Automating CSV Analysis with CrewAI

Rifx.Online
Programming , Data Science , Generative AI
19 Jan, 2025

In this blog, we explore how to automate the process of analyzing a CSV dataset using CrewAI. We’ll build a workflow that includes agents for dataset context inference, data cleaning, visualization, and reporting, and culminates in a polished Markdown report.

1. Initializing the Environment

We begin by importing necessary libraries and initializing the tools and environment for the workflow.

import os
import pandas as pd
import chardet
from crewai import Crew, Task, Agent, LLM, Process
from crewai_tools import FileReadTool, BaseTool, CSVSearchTool
import matplotlib.pyplot as plt
import seaborn as sns

Explanation:

Imports: Essential Python libraries for data manipulation (pandas), visualization (matplotlib, seaborn), and CrewAI modules (Crew, Task, Agent, etc.).
CrewAI Tools: FileReadTool and CSVSearchTool enable file handling and CSV analysis.

2. Initializing the LLM

We use an LLM model for the agents to process and generate natural language insights.

Code:

llm = LLM(
    model='ollama/llama3.2-vision',
    base_url='http://localhost:11434',
)

Explanation:

The ollama/llama3.2-vision model serves as the core AI engine, running locally for efficient data processing.
It enables agents to process data contextually and generate meaningful outputs.

3. Defining the Tools

A FileReadTool is used for reading the CSV file, which forms the basis of the analysis.

Code:

csv_tool = FileReadTool(file_path='scm.csv')

Explanation:

FileReadTool: Reads the specified CSV file (scm.csv) to provide raw data for agents to analyze.

4. Defining the Agents

We create four specialized agents, each with a distinct role:

a) Dataset Context Specialist

Code:

dataset_inference_agent = Agent(
    role="Dataset Context Specialist",
    goal=(
        "Infer the context and purpose of the dataset by analyzing column names, data types, "
        "and a few sample rows. Extract insights about the domain and the type of data provided."
    ),
    backstory=(
        "An expert in understanding datasets and identifying their purpose.

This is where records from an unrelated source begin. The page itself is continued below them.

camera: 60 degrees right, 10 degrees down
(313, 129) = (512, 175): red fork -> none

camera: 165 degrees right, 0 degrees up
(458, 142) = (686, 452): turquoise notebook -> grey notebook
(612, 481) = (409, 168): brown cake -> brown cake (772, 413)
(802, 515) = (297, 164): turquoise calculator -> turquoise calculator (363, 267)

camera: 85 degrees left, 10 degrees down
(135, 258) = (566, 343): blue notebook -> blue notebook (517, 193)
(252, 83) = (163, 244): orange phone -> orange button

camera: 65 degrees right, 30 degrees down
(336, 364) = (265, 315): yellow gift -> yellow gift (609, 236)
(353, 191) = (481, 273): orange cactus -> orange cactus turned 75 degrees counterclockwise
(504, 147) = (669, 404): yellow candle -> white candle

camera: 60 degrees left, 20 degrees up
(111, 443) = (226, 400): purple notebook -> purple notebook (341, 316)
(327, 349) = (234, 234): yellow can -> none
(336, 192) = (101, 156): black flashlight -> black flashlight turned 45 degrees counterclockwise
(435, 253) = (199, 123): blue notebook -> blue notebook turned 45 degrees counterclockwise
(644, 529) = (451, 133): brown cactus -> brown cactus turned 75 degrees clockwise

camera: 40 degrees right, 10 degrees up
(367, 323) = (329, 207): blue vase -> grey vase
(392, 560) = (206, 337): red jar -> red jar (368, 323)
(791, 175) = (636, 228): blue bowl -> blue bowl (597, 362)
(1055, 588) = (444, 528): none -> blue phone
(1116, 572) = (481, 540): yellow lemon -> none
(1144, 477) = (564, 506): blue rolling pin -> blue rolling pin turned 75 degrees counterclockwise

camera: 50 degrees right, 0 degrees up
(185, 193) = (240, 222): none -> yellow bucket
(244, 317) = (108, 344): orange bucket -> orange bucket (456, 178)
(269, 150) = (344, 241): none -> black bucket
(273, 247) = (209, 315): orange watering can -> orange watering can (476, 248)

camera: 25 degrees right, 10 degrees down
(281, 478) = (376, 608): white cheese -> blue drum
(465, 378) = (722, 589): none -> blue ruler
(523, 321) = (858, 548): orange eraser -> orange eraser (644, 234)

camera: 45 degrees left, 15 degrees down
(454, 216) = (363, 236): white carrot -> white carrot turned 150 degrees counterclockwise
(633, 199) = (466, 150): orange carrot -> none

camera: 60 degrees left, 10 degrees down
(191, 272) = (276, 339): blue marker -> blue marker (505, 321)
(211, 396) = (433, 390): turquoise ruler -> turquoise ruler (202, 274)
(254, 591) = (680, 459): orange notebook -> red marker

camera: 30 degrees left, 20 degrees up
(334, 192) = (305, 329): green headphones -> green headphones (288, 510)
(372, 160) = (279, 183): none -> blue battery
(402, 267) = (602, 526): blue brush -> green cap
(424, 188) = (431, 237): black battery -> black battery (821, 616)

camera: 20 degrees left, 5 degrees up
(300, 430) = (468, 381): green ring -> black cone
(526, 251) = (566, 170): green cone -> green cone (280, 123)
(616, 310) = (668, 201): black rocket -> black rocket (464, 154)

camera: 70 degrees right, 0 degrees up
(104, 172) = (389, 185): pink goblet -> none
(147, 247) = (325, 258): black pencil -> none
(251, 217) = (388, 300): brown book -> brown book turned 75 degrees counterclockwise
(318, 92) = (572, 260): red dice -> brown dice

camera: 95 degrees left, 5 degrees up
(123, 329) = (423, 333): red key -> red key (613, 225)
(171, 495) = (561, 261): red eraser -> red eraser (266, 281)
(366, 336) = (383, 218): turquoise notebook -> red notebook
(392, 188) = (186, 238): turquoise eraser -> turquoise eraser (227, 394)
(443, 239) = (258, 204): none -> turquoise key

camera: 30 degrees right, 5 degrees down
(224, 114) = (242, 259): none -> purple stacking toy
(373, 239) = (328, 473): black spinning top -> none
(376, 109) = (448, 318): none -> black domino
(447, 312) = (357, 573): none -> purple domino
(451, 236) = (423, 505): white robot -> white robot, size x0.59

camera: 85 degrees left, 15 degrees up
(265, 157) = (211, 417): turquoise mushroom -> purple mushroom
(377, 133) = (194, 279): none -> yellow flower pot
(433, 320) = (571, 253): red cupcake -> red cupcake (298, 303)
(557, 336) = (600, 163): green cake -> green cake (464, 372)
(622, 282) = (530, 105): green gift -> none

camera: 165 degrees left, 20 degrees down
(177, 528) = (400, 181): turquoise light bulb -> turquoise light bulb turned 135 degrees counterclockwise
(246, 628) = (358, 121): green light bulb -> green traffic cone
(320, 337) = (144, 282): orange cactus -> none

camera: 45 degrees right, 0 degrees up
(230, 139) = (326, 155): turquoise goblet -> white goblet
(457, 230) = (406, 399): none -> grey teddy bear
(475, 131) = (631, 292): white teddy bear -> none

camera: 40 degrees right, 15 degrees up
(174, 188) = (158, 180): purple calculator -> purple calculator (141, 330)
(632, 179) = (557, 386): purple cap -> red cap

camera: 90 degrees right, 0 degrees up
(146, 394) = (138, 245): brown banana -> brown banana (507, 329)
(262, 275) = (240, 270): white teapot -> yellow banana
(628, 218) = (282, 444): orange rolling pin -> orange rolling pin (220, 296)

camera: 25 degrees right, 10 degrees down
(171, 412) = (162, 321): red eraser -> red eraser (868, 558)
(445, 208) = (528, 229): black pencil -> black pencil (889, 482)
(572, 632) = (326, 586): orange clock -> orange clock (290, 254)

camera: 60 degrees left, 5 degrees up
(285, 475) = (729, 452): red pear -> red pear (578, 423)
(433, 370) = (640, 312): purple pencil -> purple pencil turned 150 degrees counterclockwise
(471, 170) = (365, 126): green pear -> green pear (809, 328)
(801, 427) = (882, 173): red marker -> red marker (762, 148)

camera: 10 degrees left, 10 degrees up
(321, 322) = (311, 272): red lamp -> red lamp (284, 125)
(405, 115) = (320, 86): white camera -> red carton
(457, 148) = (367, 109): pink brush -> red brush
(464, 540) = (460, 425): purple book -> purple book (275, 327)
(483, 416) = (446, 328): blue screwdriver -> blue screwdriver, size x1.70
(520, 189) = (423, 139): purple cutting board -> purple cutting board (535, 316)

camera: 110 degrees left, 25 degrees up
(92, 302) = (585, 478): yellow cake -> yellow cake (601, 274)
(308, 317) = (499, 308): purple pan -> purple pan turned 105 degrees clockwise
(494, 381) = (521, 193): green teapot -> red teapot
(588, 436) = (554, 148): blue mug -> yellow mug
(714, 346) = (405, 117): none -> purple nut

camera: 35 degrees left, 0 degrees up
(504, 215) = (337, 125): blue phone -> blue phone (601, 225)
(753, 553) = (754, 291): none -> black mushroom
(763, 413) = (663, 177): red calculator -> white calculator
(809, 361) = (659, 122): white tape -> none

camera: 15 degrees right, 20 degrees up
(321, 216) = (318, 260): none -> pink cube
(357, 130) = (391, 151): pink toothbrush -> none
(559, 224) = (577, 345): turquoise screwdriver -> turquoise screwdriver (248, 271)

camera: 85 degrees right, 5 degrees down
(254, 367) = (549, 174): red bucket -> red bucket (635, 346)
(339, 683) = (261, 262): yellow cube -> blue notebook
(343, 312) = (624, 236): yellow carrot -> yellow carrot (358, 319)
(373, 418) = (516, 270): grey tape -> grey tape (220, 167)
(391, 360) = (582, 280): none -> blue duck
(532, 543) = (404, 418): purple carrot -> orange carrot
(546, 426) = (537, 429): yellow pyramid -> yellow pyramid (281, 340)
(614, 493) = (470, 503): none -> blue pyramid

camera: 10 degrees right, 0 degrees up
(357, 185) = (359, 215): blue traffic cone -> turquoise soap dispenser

You have a deep understanding of data science, "
        "machine learning, and data analysis."
    ),
    tools=[csv_tool],
    llm=llm,
    verbose=True,
    allow_code_execution=True
)

Explanation:

Role: Understands the dataset’s structure and context.
Goal: Identifies column types (numerical, categorical, etc.) and infers the dataset’s real-world application.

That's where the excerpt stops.